"I think we will just about slip in before the market becomes too saturated." - Sandy Howard, co-producer of "Terror Train," in Variety, Oct. 1, 1980.
Sandy Howard is talking about the horror film market, which began its modern incarnation in November 1978, with the national release of John Carpenter's "Halloween." There had, of course, always been horror films, but, like all movie genre films, they came and went in cycles. In the years before "Halloween," they often shared a certain grisly sophistication, a macabre wit that was perfected in the Hammer horror films from England in the 1960s.
But "Halloween," itself one of the year's best films, changed all that. After it racked up grosses of nearly $60 million, producers began to comb through it, looking for ways to exploit its success.
They found two: It featured attacks on young girls, and it had a lot of knives and blood in it. These two exploitable elements have been in the forefront of the boom in horror movies during the last two years, and they are, of course, present in "Terror Train."
But "Terror Train" is a curious hybrid that doesn't seem to know just what it wants to be. It has, I guess, few artistic pretensions, and yet it's not a rock-bottom-budget, schlock exploitation film. It has three recognizable mid-level movie stars in it: Ben Johnson, veteran of John Ford Westerns, as a train conductor; David Copperfield, Broadway magician, as a magician, and, most notably, Jamie Lee Curtis as one of the endangered girls.
Curtis is to the current horror film glut what Christopher Lee was to the last one-or Boris Karloff was in the 1930s. She was the star of "Halloween," she also starred in Carpenter's disappointing "The Fog" and the utterly inept "Prom Night," and now here she is again. At this point in her career, if she should get a straight role in a conventional movie, she might start screaming and running away from the camera just on reflex.
"Terror Train" has another one of those "Prom Night" premises, in which a horrible event from several years ago causes terrible revenge during a gala event in the present. In "Terror Train," the party's being held on a private train, chartered by some fraternity and sorority kids. Somewhere on the train is a vicious killer with a knife. Are his murders inspired by the unspeakable experience he had as a fraternity freshman? Or is someone else the killer?
Who knows? Certainly not avuncular old Ben Johnson. As the bodies stack up and blood drips from the upper berths, he repeats things like, "Now you young ladies stay up here - it's too dangerous down in that other car." As the train hurtles crazily through the night, his calm begins to seem more and more bizarre.
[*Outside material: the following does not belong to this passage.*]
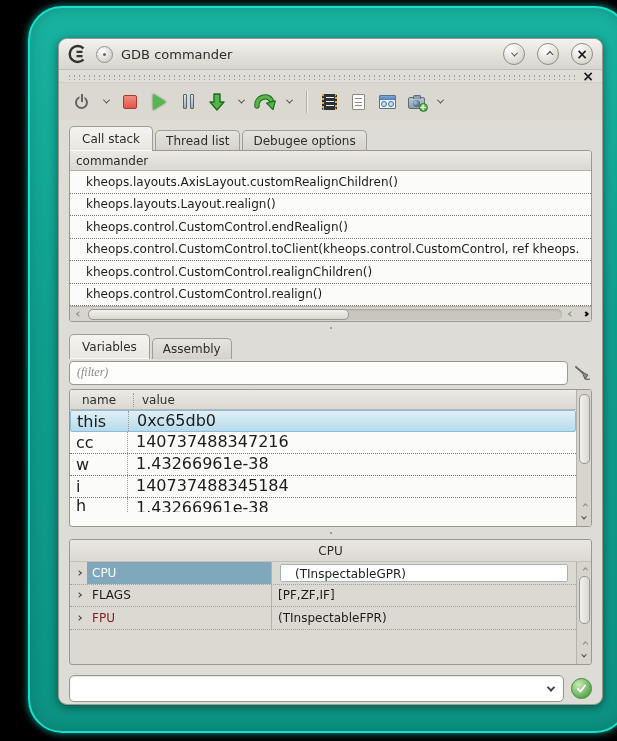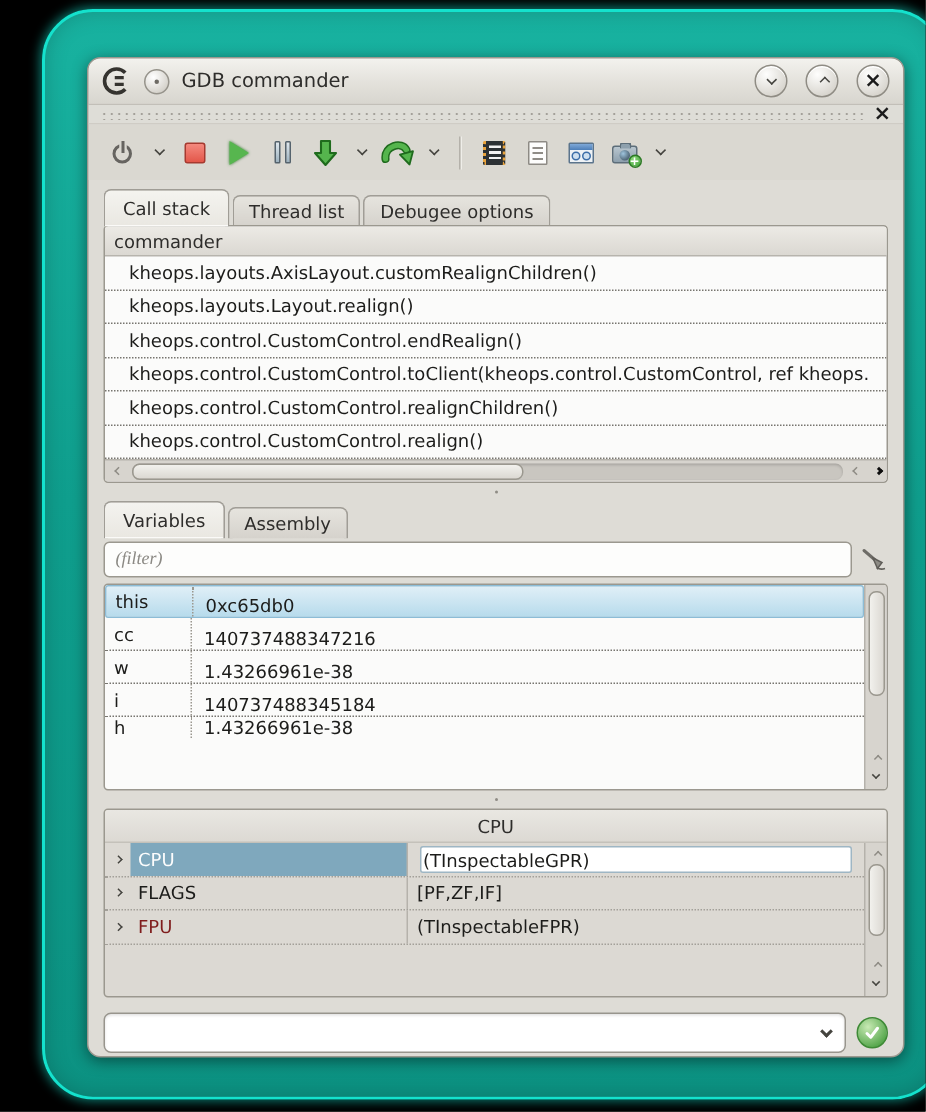"name" div.list-head { html: none -> <div> <span>name</span> <span>value</span> </div> }
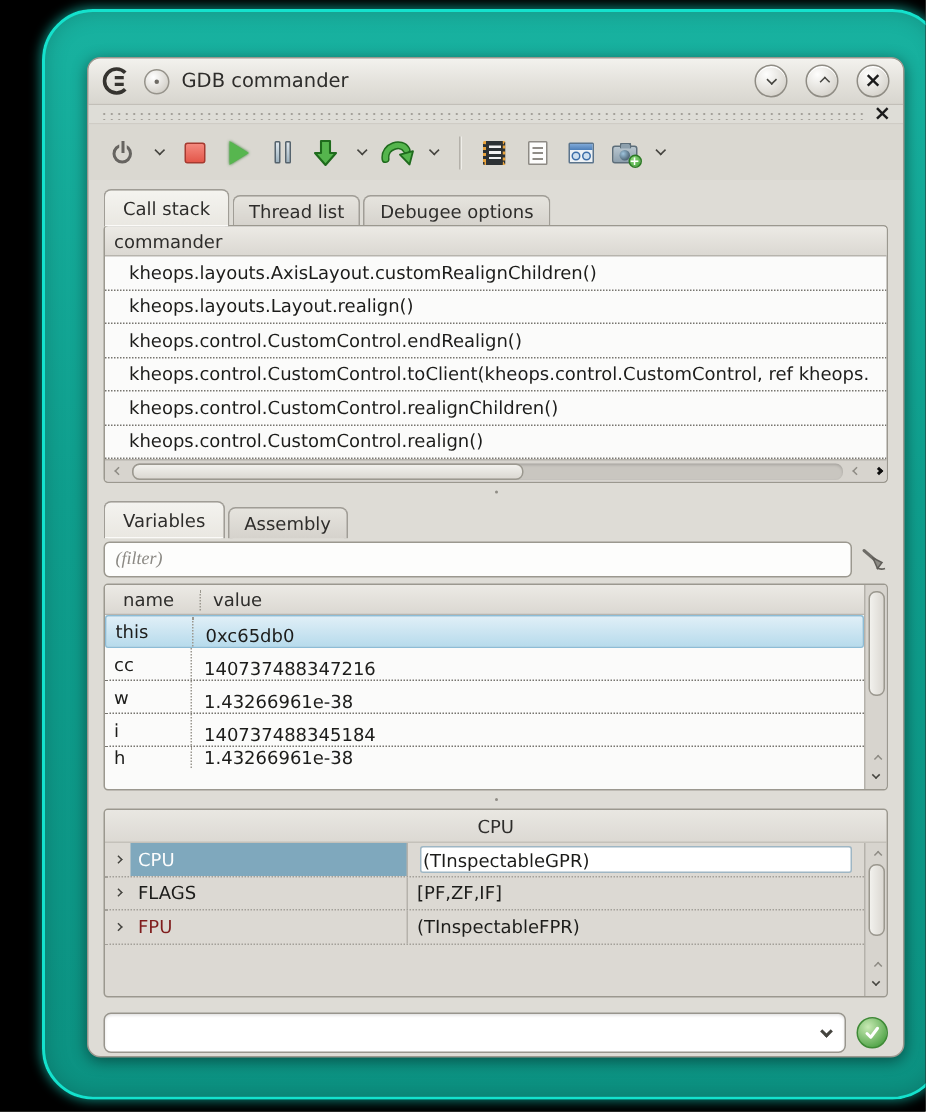"this" .var-row { align-items: flex-end -> flex-start; font-size: 12px -> 16px }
The use of the train itself is bizarre, for that matter; since the only places you can go on a moving train are forward and back, how can the killer pass undetected? Well, having seen the movie, I say ... he can't. The movie cheats.
But then, why should that matter? The classic horror films of the 1930s appealed to the intelligence of its audiences, to their sense of humor and irony. Movies like "Terror Train," and all of its sordid predecessors and its rip-offs still to come, just don't care. They're a series of sensations, strung together on a plot. Any plot will do. Just don't forget the knife, and the girl, and the blood.